Selama ini pajak selalu dikatakan dapat mendukung pembiayaan pembangunan dan mengurangi ketergantungan pada utang. Hal tersebut hanyalah klaim, karena faktanya jumlah utang luar negeri juga tetap ikut bertambah. Di tengah inflasi dan defisit yang semakin melonjak, kenaikan PPN pasti akan menurunkan daya beli masyarakat. Belum lagi ditambah dengan makin melemahnya nilai tukar mata uang rupiah dalam skala internasional dan berkurangnya subsidi barang pokok. Perekonomian lokal menjadi lesu, karena masyarakat semakin susah mendapatkan barang dengan harga terjangkau sehari-hari.
Selain itu, pengampunan pajak hanya menguntungkan segolongan korporat yang memiliki modal super besar. Dengan membayar sejumlah tebusan ke pemerintah, pihak konglomerat dibebaskan atas tunggakan pokok pajak dan sanksi-sanksi lain. Korporat yang dimaksud merupakan pihak yang dalamnya terdapat kepentingan pemerintah dalam aset-aset vital. Hal ini jugalah yang akan menimbulkan kecemburuan sosial karena menggiring masyarakat kelas menengah merasa boleh saja melanggar pajak.
Tipu Daya Pajak
Dalam sistem ekonomi kapitalis yang diterapkan oleh suatu negara, pajak merupakan pos pemasukan utama bagi pembangunan nasional. Mekanisme pengambilan pajak itu dibedakan perlakuannya. Untuk kelas menengah yang tidak memberikan modal besar untuk negara, maka sebagai imbasnya harus tetap menutupi kurangnya APBN yaitu melalui kenaikan tarif PPN. Namun tetap saja hasil pengelolaan APBN itu nihil dirasakan pemanfaatannya.
Sistem ekonomi kapitalis hanya memakai asumsi yang memudahkan perhitungan matematis namun tak sesuai dengan data dan kenyataan.
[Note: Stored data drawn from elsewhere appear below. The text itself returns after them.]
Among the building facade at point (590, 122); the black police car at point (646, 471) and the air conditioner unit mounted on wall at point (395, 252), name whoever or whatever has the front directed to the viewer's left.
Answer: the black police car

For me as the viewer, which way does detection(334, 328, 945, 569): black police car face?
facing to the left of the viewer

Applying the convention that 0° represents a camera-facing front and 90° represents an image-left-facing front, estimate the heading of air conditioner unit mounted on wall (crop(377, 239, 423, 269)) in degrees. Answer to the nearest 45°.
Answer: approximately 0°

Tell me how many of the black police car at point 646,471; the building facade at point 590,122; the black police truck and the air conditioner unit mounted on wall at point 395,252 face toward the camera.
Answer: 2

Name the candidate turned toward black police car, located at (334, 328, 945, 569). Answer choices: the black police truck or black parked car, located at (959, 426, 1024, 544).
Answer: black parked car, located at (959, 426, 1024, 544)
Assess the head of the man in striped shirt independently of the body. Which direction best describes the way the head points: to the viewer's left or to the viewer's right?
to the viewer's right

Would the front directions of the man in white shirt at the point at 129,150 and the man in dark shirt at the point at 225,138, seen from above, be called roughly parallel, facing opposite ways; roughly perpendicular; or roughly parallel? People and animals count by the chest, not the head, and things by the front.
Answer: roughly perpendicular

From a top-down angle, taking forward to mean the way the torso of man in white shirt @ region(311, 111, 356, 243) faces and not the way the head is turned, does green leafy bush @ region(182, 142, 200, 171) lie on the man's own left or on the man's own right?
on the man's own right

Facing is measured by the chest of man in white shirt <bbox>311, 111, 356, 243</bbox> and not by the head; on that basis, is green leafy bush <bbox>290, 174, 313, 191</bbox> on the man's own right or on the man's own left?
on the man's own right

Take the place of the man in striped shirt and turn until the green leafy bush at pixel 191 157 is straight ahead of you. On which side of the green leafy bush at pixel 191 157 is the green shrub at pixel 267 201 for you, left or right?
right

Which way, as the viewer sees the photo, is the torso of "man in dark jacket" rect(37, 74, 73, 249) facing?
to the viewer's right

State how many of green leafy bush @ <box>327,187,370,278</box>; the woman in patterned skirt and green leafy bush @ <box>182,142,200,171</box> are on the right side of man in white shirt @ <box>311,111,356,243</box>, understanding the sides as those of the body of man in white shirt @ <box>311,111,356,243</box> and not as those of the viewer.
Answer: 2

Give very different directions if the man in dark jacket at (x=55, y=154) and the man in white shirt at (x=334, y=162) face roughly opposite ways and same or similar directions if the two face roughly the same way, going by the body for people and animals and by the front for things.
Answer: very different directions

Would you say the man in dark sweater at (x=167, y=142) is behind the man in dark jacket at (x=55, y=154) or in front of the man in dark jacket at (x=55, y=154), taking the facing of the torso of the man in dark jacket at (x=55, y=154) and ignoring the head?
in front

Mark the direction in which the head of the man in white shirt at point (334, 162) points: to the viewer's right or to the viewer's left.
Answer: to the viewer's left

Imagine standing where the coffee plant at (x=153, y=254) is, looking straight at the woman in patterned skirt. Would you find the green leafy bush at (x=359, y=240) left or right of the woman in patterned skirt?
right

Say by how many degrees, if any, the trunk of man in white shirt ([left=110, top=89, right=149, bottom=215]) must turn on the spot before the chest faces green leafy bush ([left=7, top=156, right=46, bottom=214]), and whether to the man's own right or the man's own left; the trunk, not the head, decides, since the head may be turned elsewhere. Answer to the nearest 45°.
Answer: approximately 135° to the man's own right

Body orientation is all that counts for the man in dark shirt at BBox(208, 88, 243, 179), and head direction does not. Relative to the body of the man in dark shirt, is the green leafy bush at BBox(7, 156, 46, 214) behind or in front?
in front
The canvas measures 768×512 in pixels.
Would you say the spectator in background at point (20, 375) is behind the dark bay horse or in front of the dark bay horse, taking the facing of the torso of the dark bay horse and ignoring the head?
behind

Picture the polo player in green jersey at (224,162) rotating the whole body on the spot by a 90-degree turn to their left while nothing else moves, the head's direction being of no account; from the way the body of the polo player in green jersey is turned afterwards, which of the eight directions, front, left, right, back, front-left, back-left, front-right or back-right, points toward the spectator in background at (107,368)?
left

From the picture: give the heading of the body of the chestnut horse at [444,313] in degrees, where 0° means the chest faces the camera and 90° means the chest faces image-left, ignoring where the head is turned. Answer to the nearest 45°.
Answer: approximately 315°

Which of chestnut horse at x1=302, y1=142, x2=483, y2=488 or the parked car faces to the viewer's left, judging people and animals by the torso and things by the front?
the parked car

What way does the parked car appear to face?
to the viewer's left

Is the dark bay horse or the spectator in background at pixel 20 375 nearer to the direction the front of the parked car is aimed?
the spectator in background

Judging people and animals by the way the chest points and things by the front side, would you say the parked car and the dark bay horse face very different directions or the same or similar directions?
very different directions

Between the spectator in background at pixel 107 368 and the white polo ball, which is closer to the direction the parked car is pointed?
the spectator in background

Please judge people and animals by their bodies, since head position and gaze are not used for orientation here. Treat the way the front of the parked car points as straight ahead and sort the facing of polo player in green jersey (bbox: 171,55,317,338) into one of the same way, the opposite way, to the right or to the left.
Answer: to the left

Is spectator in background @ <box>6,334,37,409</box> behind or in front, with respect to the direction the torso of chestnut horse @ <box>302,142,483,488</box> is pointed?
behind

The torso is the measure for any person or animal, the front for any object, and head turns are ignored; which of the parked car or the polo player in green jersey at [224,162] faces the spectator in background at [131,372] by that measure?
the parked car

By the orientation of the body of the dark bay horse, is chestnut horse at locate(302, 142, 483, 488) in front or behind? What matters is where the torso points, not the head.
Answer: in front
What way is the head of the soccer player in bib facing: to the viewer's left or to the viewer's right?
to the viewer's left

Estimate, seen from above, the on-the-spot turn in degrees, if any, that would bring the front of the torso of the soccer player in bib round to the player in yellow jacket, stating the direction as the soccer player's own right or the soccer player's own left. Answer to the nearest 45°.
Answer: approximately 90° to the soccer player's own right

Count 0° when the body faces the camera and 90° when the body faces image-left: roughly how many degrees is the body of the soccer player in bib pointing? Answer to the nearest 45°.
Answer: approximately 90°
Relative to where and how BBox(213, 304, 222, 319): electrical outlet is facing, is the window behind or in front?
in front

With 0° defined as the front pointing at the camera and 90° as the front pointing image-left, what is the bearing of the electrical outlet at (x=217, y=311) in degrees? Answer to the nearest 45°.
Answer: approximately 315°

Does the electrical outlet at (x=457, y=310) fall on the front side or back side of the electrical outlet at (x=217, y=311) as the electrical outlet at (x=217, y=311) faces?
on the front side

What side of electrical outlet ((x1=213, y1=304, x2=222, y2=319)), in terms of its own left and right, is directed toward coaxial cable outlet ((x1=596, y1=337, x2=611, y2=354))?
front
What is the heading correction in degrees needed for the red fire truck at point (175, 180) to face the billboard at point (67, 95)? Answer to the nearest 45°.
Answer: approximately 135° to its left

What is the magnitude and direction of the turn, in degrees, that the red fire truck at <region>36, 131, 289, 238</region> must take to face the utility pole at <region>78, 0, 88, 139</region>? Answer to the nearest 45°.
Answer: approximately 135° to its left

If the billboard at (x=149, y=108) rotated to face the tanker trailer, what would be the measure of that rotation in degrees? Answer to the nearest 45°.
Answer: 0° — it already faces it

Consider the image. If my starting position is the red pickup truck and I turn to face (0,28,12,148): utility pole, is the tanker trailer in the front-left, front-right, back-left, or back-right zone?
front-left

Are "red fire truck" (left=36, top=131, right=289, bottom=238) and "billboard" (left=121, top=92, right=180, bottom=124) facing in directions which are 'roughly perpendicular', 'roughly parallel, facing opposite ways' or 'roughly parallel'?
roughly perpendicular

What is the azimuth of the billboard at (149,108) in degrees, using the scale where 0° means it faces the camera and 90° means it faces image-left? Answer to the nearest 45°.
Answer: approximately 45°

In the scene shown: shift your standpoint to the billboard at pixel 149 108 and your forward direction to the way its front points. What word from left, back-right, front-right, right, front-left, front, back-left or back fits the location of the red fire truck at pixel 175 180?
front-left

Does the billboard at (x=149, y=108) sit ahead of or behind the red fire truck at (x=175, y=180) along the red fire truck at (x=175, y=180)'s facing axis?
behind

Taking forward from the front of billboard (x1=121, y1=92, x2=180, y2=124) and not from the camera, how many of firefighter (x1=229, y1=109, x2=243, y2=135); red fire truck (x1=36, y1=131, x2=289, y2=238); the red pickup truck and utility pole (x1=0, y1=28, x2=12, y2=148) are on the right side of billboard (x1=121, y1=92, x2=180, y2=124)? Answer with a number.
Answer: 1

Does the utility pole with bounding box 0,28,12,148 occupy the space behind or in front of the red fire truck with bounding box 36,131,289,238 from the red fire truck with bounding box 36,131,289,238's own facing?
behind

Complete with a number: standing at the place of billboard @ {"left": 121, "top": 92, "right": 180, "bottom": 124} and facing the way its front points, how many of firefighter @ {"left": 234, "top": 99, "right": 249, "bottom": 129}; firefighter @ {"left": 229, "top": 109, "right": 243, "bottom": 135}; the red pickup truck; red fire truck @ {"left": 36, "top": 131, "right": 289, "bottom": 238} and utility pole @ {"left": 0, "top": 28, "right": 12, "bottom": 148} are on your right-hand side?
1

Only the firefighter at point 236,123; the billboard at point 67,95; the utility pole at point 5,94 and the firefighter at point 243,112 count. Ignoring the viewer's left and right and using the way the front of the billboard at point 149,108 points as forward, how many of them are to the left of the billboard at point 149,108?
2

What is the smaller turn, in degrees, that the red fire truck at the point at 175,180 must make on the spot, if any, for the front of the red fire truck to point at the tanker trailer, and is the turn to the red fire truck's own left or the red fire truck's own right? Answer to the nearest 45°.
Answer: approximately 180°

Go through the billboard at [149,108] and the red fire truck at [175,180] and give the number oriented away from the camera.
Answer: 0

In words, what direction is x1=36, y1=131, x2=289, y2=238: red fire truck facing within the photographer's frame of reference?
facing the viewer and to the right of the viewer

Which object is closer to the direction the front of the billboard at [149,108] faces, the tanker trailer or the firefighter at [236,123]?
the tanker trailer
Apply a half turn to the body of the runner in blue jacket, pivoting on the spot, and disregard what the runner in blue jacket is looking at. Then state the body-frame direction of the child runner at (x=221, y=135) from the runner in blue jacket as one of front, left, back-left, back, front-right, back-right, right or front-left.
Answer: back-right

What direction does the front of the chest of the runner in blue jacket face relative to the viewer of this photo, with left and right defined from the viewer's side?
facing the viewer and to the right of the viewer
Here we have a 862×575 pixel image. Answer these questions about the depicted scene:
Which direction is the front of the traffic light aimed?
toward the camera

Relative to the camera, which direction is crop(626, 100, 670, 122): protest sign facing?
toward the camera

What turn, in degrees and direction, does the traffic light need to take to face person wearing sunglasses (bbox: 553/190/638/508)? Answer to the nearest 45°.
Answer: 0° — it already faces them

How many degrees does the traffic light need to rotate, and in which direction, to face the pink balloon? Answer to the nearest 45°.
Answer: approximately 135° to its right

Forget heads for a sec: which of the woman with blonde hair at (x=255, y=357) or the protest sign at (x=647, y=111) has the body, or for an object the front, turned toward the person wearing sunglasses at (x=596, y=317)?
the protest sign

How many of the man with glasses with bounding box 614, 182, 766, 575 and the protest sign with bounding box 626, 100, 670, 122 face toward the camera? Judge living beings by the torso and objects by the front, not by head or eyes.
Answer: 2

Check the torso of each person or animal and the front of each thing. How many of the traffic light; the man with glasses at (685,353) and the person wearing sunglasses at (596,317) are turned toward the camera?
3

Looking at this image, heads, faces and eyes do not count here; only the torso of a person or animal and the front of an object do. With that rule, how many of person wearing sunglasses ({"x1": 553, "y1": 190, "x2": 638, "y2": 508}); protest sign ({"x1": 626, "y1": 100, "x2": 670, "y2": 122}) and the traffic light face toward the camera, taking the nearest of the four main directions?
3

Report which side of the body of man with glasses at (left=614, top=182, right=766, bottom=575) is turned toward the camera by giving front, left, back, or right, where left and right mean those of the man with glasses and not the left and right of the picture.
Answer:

Semua kelas menengah dianggap memiliki kemampuan yang sama untuk bayar pajak, padahal realitanya masih banyak pula yang taraf kesejahteraannya masih di bawah standar kelayakan. Sedangkan bagi segolongan korporat yang memiliki aset besar untuk negara maka akan dilindungi kepentingannya. Hal inilah yang membuktikan bahwa negara hanya memfasilitasi kepentingan para pemilik modal.
Fenomena tersebut jelas berakar dari penerapan sistem pengaturan hidup yang tidak manusiawi. Perlakuan negara menjadi berbeda untuk rakyatnya sendiri, hanya karena perbedaan kepemilikan modal yang menguntungkan. Sementara itu pihak yang tidak menguntungkan negara dianggap beban, sehingga negara tidak berperan memperhatikan hal itu. Paradigma yang dijalankan oleh ketika menerapkan sistem ekonomi kapitalis adalah dengan mengatur sebaik-baiknya kepentingan para pemilik modal, dan bukan kelangsungan hidup manusia secara utuh.
Islam Solusi Hakiki
Dalam negara yang menerapkan ideologi Islam secara menyeluruh, paradigma sistem perekonomian yang dibangun berasal dari Islam. Mengenai pengaturan hidup bernegara, Islam memandang bahwa pajak bukan sumber utama pemasukan negara. Sumber pemasukan negara bisa berasal dari zakat sesuai ashnaf, ghanimah, kharaj, fa’i, jizyah, perluasan industri, dan milkiyyah ‘am. Pajak menjadi alternatif paling terakhir yang boleh diambil ketika kas pemasukan negara benar-benar kosong dan setelah sebelumnya sudah mengupayakan sekuat tenaga untuk menghindarinya. Itupun hanya diambil dari segolongan pihak yang betul-betul mampu.
Dalam persepektif Islam, APBN negara dapat ditingkatkan secara mandiri tanpa harus berhutang kepada negara asing dan tanpa menarik pajak dari masyarakat sendiri. Dengan menerapkan ideologi Islam, sistem perekonomiannya jauh dari mekanisme pasar bebas sehingga nilai tukar mata uangnya relatif lebih stabil. Hal ini karena struktur pemerintahan di dalamnya telah menutup potensi-potensi yang sekiranya menjadi celah kecurangan dalam hal pengaturan urusan ummat. Sistem ekonomi Islam berkaitan dengan sistem politiknya, yaitu dengan menjadikan pengaturan urusan ummat selalu berlandaskan hukum syara’.
Pungutan pajak di suatu negara yang menerapkan sistem kapitalis sejatinya disahkan oleh individu pemimpin pembuat kebijakan. Namun dalam ideologi Islam, hak membuat hukum hanyalah Allah sedangkan manusia tugasnya menjalankan apa-apa yang dijelaskan oleh nash-nash syara’ yaitu Al Quran, Hadis, Ijma’ dan Qiyas. Sebagai hamba Allah yang beriman kepada Hari Pembalasan, patutlah seorang muslim selalu mempertimbangkan landasan setiap aktivitasnya berdasarkan keridaan Allah. Apalagi saat ia menjadi pemimpin, yang dalam Islam jabatan pemimpin adalah amanah. Maka ia takkan melahirkan kebijakan yang menzalimi rakyat, termasuk menarik pajak yang tidak sesuai dengan ketentuan syara. Sebab di benaknya senantiasa terbayang akan hadits Rasulullah Saw.: “Imam (Khalifah) adalah raa’in (pengurus rakyat) dan ia bertanggung jawab atas pengurusan rakyatnya” (HR al-Bukhari). Wallahu a’lam.